Because of the low incidence of AHA, therapeutic options of this condition are still discussed controversially and are not clearly standardized. Due to the high risk of life-threatening bleeding, an aggressive therapeutic approach is recommended in these patients. Currently 2 important therapeutic strategies are the treatments of acute bleeding: high doses of factor VIII concentrates and/or factor VIII bypassing agents (activated prothrombin complex concentrate or recombinant factor VIIa) and the eradication of the factor VIII autoantibodies from plasma [by immunosuppressive drugs (the combination of steroids and cyclophosphamide) and/or plasmapheresis or immunoadsorption] [1,2,3]. Immunoadsorption is a treatment that can be performed with diverse extracorporeal systems and it depletes the IgG fraction from the plasma of patient. Compared to plasmapheresis, larger volumes of plasma are processed and the procedure is more efficient in immunoadsorption. There are some case series that demonstrate the efficacy of immunoadsorption in acquired hemophilia [4,5,6,7]. Xu et al. presented a 58-year-old man with AHA treated with a combination of low-dose rituximab and recombinant human FVIIa, and they suggested that rituximab therapy should be considered for inhibitor eradication treatment of AHA [8].

In our case, immunosuppressive treatment, consisting of MP and cyclophosphamide, was administered as the first-line therapy.

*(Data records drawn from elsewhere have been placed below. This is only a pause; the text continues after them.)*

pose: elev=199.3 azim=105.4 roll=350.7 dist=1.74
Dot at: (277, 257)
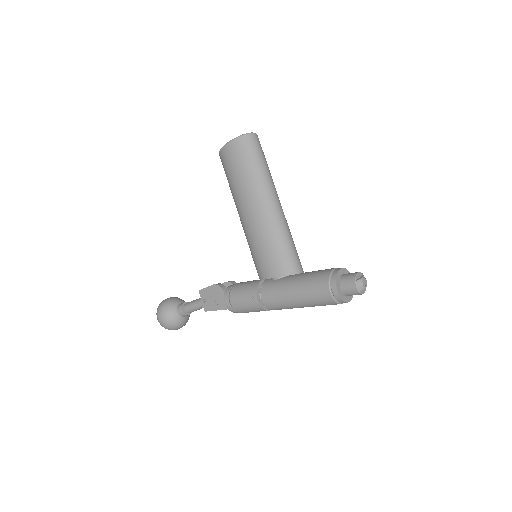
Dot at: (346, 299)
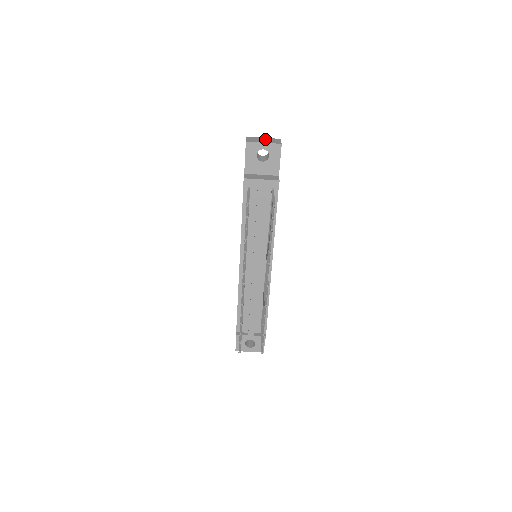
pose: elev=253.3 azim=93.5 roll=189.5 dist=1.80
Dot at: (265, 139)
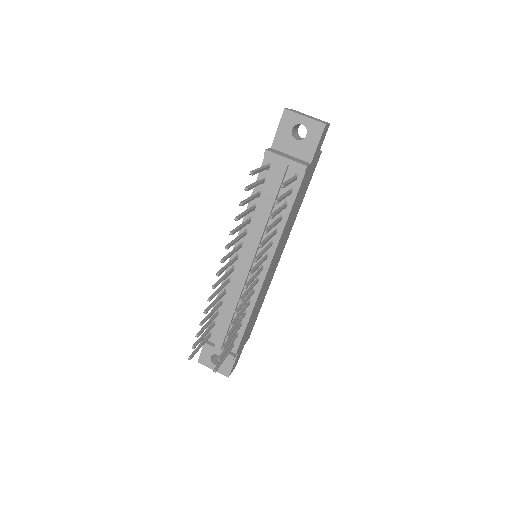
Dot at: (310, 116)
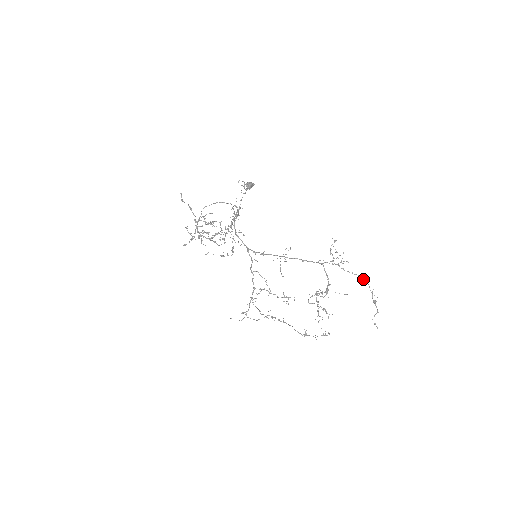
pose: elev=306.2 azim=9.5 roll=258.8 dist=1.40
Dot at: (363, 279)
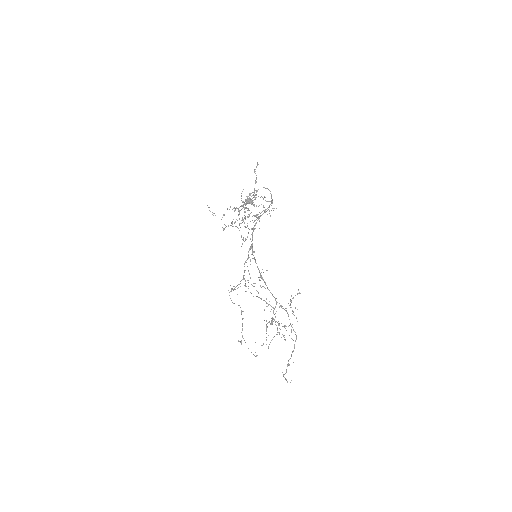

However, neither a clinical nor a laboratory response was observed. We thus made a decision to apply a modified Bonn-Malmö Protocol [1] to the patient. Immediately after applying this protocol, from the fifth day on, the patient’s laboratory results returned to normal and clinical bleeding ended. Therefore, this case showed that immunoadsorption procedure added to immunosuppressive medication is an efficient treatment modality for AHA. In conclusion, the application of a modified Bonn-Malmö Protocol is easy, reliable, and safe, and it can be considered as the first line of treatment, especially in elderly patients.

CONFLICT OF INTEREST STATEMENT

The authors of this paper have no conflicts of interest, including specific financial interests, relationships, and/ or affiliations relevant to the subject matter or materials included.